Perhaps, instead, CNN could help fight the pervasiveness of Santorum-style ignorance by hiring a regular on-air Native contributor. Native contributions to American life are many. But we’ve never had one of our own as a regular on CNN.
Comments
That came out as a touch awkward, in the sense that most of Julian's readers can hardly imagine a more appropriate appointment than Julian.

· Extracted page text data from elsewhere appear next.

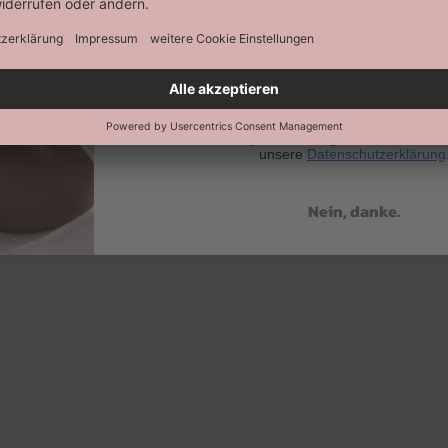
Abonnieren
Keine Datenweitergabe an Dritte. Eine A
jederzeit möglich. Hier findest 
unsere
Datenschutzerklärung
Nein, danke.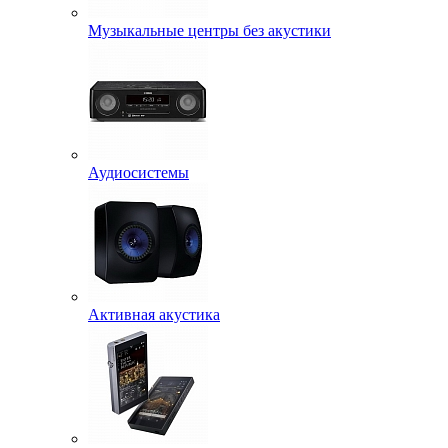
Музыкальные центры без акустики
Аудиосистемы
Активная акустика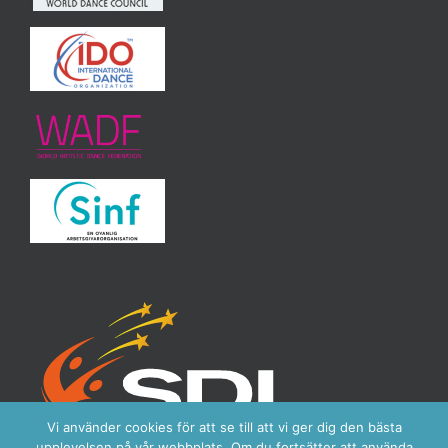
Vi använder cookies för att se till att vi ger dig den bästa
upplevelsen på vår webbplats. Om du fortsätter att använda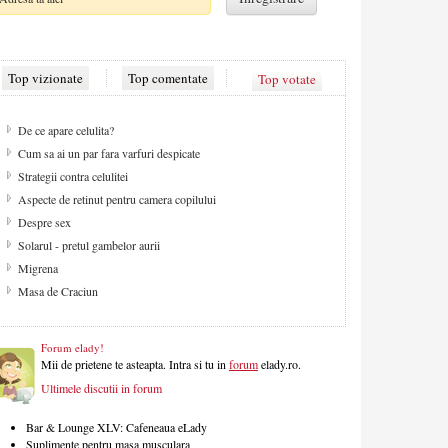
Top vizionate
Top comentate
Top votate
De ce apare celulita?
Cum sa ai un par fara varfuri despicate
Strategii contra celulitei
Aspecte de retinut pentru camera copilului
Despre sex
Solarul - pretul gambelor aurii
Migrena
Masa de Craciun
Forum elady!
Mii de prietene te asteapta. Intra si tu in
forum
elady.ro.
Ultimele discutii in forum
Bar & Lounge XLV: Cafeneaua eLady
Suplimente pentru masa musculara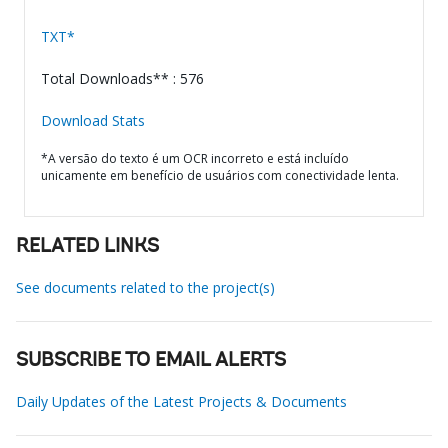
TXT*
Total Downloads** : 576
Download Stats
*A versão do texto é um OCR incorreto e está incluído
unicamente em benefício de usuários com conectividade lenta.
RELATED LINKS
See documents related to the project(s)
SUBSCRIBE TO EMAIL ALERTS
Daily Updates of the Latest Projects & Documents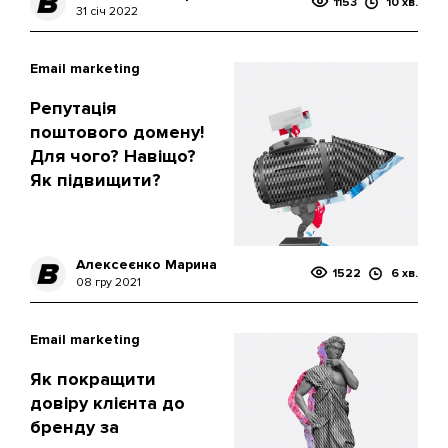
1153
10 хв.
31 січ 2022
Email marketing
Репутація
поштового домену!
Для чого? Навіщо?
Як підвищити?
Алексеєнко Марина
1522
6 хв.
08 гру 2021
Email marketing
Як покращити
довіру клієнта до
бренду за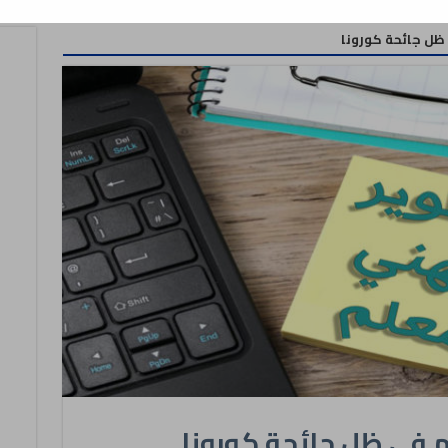
 ظل جائحة كورونا
م في ظل جائحة كورونا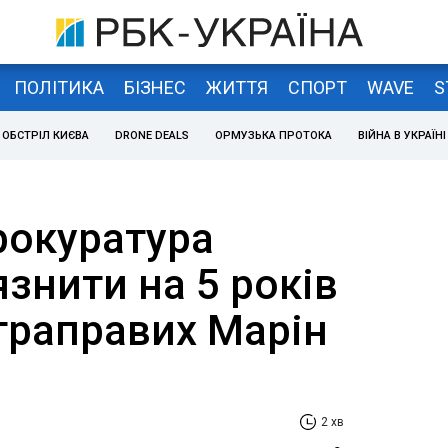
ПОЛІТИКА
БІЗНЕС
ЖИТТЯ
СПОРТ
WAVE
S
ОБСТРІЛ КИЄВА
DRONE DEALS
ОРМУЗЬКА ПРОТОКА
ВІЙНА В УКРАЇНІ
рокуратура
язнити на 5 років
траправих Марін
2 хв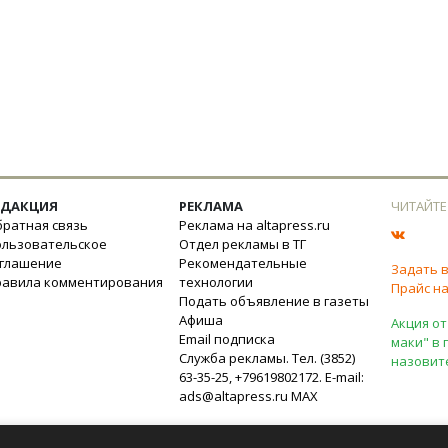
ЕДАКЦИЯ
РЕКЛАМА
ЧИТАЙТЕ
ратная связь
Реклама на altapress.ru
ользовательское
Отдел рекламы в ТГ
оглашение
Рекомендательные
Задать 
равила комментирования
технологии
Прайс на
Подать объявление в газеты
Афиша
Акция от
Email подписка
маки" в 
Служба рекламы. Тел. (3852)
назовит
63-35-25, +79619802172. E-mail:
ads@altapress.ru
MAX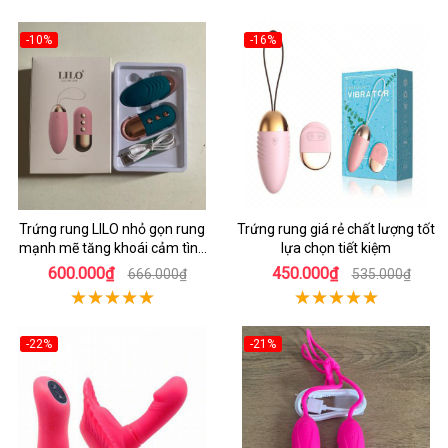
-10%
-16%
Trứng rung LILO nhỏ gọn rung
Trứng rung giá rẻ chất lượng tốt
mạnh mẽ tăng khoái cảm tình
lựa chọn tiết kiệm
dục
600.000₫
450.000₫
666.000₫
535.000₫
-22%
-21%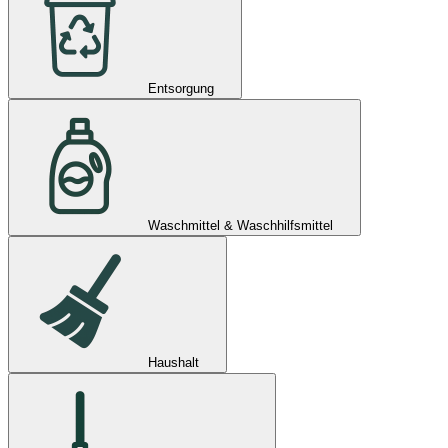
Entsorgung
Waschmittel & Waschhilfsmittel
Haushalt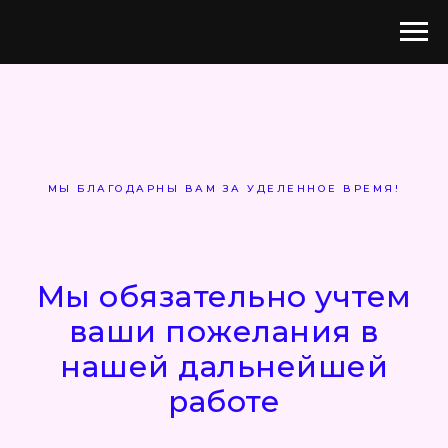
МЫ БЛАГОДАРНЫ ВАМ ЗА УДЕЛЕННОЕ ВРЕМЯ!
Мы обязательно учтем
ваши пожелания в
нашей дальнейшей
работе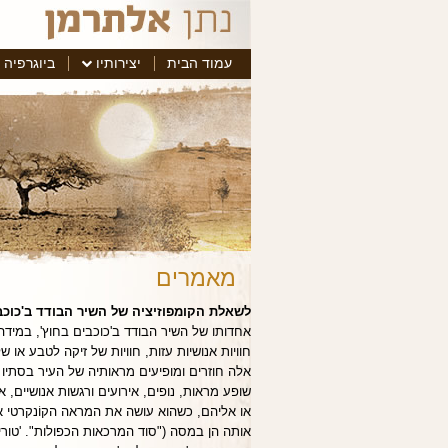
עמוד הבית
יצירותיו
ביוגרפיה
מאמרים
לשאלת הקומפוזיציה של השיר הבודד ב'כוכבים
אחדותו של השיר הבודד ב'כוכבים בחוץ', במידה
חוויות אנושיות עזות, חוויות של זיקה לטבע או
אלה חוזרים ומופיעים מראותיה של העיר בסתיו א
שופע מראות, נופים, אירועים ורגשות אנושיים
או אליהם, כשהוא עושה את המראה הקוֹנקרטי א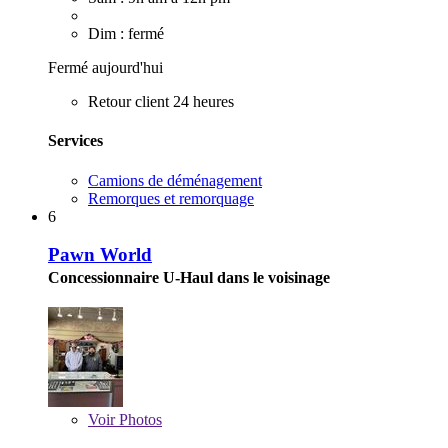
Dim : fermé
Fermé aujourd'hui
Retour client 24 heures
Services
Camions de déménagement
Remorques et remorquage
6
Pawn World
Concessionnaire U-Haul dans le voisinage
Voir
Photos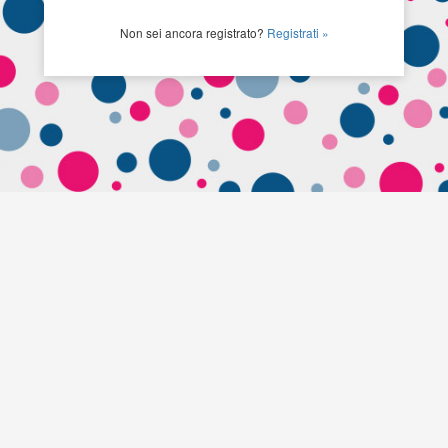
Non sei ancora registrato?
Registrati »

Julian may be appropriate but he is far from unique. In recent years many indigenous scholars (and some "whites" claiming to be indigenous) have been reviving the knowledge and the history of the original humans inhabiting the "New World" It is typical of Santorum to once again claim, as a long dead Pope once did, that the New World was "Terra Nullius" - unpeopled and free for the taking. Only the most ignorant of our citizens still believe this crazed notion. The New World was richly populated, by millions of souls by some accounts and in less than 300 years European interlopers managed, largely through imported diseases, to erase 90% of the pre existing population. Slowly, painfully, brutally, Europeans buried the original peoples, civilizations and cultures. Trying their very best to cancel all these complex and fascinating cultures. They actually succeeded pretty well. for a time. Somehow, it seems, despite these best, ongoing, efforts, Indigenous peoples have remained and there is a very good chance that as the European systems of Capitalism and distorted politics implode under the pressure of climate catastrophe, it will be the adaptable, resilient Indigenous peoples who will survive. If CNN survives, no doubt most of its commentators will be of Indigenous ancestry.